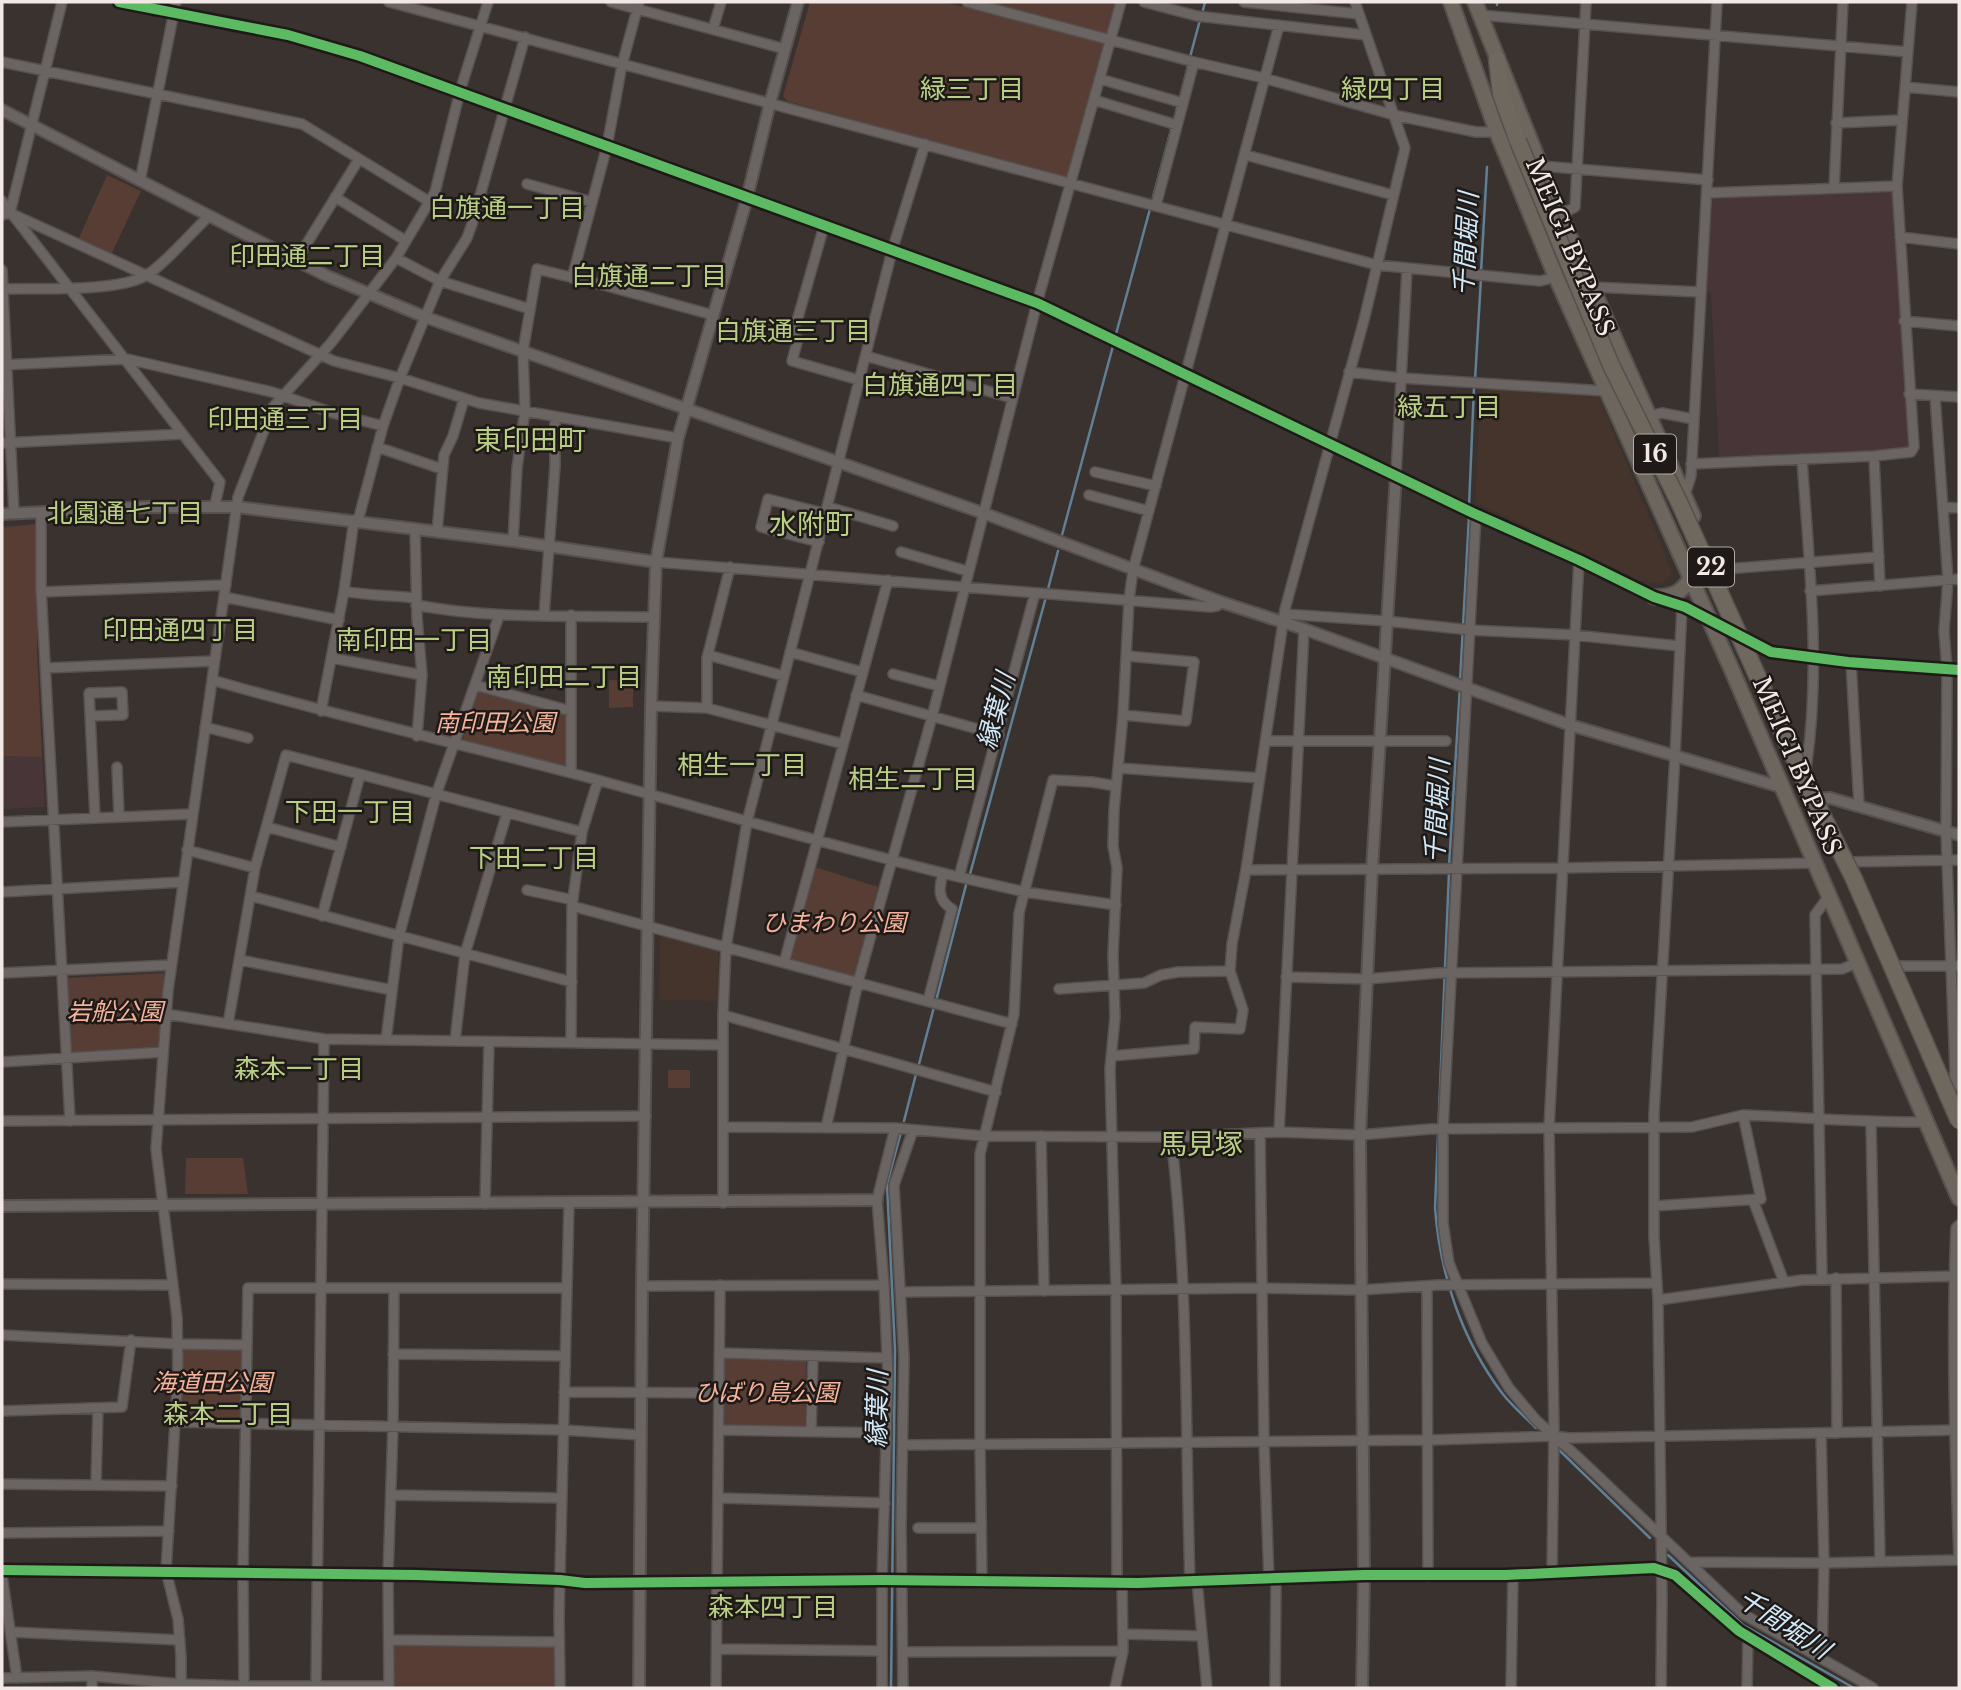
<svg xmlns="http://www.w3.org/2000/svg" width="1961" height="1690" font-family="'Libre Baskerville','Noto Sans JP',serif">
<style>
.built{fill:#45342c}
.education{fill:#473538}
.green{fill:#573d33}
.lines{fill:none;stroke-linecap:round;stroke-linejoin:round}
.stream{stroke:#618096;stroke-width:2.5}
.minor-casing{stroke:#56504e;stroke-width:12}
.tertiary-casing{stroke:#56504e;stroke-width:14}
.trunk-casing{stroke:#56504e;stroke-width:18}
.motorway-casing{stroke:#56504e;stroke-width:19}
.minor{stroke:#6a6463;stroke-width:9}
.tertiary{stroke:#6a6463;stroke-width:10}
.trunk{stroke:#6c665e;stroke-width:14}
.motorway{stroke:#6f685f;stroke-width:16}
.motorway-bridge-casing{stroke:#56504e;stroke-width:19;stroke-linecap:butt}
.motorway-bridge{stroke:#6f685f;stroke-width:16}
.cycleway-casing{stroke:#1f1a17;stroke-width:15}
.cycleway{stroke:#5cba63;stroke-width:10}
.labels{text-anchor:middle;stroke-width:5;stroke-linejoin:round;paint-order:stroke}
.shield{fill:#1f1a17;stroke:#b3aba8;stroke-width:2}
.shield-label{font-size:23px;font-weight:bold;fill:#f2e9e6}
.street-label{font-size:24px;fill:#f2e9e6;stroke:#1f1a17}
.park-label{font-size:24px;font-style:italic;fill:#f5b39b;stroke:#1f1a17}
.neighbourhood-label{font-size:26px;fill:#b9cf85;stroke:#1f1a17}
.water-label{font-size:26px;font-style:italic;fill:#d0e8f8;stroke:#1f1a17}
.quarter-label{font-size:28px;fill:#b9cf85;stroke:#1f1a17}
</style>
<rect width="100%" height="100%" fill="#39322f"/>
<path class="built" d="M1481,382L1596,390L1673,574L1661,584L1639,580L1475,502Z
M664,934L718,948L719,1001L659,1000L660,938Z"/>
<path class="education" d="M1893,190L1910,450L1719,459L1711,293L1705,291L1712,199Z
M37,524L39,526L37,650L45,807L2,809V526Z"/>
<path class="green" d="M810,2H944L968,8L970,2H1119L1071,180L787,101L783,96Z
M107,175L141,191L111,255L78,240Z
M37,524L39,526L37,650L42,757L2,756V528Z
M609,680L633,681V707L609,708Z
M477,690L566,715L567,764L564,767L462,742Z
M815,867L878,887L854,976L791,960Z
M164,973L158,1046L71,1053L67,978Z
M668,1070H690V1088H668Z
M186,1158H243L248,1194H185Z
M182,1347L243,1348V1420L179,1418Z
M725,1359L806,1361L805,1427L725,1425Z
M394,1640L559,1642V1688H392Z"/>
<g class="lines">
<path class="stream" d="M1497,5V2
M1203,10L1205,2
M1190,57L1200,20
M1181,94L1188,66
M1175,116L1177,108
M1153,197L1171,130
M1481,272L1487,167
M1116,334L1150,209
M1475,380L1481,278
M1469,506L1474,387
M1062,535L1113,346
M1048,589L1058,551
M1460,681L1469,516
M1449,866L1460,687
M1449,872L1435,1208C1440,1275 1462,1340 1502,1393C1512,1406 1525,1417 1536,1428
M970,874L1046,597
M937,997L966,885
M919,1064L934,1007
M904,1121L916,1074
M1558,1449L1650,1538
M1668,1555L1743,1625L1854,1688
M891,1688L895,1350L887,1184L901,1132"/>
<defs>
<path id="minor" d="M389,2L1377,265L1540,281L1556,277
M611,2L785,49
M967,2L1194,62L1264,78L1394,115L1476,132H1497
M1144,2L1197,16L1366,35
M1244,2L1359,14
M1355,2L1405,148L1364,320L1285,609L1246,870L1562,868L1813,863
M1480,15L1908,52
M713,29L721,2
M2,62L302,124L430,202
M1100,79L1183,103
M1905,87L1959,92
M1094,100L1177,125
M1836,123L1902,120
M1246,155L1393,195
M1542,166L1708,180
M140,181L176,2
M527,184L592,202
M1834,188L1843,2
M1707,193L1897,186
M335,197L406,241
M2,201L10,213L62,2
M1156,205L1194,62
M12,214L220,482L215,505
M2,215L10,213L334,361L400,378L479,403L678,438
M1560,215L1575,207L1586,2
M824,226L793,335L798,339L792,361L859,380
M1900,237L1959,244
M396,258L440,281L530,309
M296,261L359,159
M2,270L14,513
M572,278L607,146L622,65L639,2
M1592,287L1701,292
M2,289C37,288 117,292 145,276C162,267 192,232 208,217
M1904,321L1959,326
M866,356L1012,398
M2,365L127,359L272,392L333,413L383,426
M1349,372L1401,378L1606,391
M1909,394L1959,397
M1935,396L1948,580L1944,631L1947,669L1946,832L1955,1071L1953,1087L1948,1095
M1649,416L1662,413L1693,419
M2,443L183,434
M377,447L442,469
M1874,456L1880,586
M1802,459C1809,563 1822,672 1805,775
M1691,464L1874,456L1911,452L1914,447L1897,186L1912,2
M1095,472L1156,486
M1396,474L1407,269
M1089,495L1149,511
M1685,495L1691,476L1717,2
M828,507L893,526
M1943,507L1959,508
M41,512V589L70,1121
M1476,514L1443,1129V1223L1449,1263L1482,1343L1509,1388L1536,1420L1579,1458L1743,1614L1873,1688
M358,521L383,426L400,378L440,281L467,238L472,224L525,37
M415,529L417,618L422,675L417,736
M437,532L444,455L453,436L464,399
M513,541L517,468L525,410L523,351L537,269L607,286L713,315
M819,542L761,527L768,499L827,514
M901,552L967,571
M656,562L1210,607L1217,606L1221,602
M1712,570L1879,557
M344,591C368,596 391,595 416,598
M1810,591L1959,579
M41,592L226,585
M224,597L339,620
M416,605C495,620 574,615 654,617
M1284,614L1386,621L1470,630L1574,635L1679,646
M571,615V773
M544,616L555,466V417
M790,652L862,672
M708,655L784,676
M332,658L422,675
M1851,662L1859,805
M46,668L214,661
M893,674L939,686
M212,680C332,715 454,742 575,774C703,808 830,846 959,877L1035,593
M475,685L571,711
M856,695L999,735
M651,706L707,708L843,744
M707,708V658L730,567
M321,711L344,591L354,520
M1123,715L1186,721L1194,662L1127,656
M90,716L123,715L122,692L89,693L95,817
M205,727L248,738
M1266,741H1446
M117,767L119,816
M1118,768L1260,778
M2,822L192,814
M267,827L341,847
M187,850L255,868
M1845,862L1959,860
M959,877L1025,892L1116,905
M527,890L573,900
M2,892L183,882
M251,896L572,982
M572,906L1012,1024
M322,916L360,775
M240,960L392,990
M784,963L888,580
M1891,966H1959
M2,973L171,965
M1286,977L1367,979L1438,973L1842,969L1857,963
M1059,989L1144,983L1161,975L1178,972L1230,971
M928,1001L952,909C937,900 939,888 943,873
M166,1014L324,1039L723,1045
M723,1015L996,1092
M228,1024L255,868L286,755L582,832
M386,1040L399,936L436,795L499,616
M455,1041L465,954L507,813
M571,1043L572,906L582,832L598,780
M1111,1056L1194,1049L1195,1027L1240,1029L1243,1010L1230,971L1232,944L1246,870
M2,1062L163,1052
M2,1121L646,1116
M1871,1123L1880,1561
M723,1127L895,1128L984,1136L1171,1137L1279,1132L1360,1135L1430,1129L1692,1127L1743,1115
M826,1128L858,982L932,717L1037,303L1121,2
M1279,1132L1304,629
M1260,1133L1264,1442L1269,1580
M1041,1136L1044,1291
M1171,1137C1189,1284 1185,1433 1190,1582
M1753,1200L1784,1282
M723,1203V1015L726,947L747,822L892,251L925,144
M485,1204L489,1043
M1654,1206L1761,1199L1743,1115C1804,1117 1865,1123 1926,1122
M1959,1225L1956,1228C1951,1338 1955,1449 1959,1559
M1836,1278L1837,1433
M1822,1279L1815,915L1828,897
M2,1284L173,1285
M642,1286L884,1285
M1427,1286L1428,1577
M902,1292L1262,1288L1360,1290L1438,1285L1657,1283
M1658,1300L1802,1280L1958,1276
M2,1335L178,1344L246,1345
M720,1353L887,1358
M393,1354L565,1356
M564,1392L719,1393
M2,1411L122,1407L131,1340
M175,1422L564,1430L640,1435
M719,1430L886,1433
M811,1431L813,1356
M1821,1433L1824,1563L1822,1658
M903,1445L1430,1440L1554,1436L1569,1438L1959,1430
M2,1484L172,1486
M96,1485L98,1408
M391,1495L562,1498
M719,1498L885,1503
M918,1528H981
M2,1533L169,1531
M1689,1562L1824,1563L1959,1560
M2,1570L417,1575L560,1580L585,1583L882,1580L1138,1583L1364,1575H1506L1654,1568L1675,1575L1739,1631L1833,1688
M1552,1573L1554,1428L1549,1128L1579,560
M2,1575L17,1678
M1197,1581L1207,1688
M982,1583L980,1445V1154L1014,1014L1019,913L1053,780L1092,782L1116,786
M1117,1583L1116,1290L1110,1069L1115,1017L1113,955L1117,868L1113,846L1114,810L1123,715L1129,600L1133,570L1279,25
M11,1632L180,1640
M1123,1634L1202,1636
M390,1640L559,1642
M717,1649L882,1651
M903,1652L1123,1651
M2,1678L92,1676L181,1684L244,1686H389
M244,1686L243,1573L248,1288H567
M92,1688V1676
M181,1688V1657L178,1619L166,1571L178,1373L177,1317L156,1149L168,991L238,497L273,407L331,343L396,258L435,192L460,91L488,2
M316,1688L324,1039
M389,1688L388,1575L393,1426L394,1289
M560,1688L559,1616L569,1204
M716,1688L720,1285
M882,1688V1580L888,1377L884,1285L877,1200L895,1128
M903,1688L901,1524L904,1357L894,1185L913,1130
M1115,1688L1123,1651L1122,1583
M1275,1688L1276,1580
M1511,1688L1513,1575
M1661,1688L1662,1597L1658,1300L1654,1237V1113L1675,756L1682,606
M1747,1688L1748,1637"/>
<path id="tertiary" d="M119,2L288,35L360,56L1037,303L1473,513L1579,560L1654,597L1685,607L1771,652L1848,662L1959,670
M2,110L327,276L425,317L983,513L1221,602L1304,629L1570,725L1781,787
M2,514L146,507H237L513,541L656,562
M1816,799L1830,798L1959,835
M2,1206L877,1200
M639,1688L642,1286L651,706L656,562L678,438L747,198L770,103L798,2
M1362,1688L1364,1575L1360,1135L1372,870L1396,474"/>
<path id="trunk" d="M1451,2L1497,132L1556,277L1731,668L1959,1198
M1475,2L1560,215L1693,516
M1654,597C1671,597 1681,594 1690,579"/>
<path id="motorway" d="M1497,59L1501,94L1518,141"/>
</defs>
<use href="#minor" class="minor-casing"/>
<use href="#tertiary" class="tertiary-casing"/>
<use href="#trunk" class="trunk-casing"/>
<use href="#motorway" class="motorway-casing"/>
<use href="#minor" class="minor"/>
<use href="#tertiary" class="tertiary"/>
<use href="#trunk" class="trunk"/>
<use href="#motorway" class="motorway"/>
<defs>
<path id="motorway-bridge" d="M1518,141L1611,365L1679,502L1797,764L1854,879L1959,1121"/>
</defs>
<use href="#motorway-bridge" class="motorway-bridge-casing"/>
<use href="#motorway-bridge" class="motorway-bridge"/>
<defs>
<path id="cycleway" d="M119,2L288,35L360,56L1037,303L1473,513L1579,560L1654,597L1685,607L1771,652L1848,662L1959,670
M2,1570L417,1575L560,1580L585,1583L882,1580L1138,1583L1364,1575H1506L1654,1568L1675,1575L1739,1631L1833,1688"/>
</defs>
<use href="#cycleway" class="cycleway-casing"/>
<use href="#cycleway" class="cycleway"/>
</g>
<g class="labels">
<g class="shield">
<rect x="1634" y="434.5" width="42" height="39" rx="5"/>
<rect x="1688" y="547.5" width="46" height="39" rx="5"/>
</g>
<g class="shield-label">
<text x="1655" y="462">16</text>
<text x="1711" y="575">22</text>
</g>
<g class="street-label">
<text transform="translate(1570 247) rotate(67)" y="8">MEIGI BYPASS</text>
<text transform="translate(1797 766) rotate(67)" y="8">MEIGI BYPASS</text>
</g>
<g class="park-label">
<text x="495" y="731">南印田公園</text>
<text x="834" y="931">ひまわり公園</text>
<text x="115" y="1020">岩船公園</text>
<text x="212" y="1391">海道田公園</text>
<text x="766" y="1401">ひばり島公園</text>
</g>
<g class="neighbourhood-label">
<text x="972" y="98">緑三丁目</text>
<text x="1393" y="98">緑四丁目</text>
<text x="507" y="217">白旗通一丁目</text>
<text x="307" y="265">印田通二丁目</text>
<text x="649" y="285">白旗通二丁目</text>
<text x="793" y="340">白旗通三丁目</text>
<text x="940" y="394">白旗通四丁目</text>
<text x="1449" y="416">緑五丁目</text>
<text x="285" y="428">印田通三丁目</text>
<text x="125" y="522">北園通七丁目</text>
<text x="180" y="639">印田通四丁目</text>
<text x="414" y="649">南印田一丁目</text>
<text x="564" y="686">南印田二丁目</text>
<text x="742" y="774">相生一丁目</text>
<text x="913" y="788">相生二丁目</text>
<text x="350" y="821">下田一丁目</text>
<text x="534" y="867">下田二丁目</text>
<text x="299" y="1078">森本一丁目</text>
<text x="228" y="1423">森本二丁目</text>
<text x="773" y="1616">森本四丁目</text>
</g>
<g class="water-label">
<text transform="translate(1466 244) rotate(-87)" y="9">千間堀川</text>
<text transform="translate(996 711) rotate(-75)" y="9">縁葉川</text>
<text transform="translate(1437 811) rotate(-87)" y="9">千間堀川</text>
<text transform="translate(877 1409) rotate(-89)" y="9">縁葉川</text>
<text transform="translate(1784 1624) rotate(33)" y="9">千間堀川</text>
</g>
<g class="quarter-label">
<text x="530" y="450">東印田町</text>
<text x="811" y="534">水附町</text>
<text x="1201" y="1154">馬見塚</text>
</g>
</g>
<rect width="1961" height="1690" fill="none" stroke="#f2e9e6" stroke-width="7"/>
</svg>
---
Assignment: Filter the records above for "lines" and copy every matching line.

Written reply:
.lines{fill:none;stroke-linecap:round;stroke-linejoin:round}
<g class="lines">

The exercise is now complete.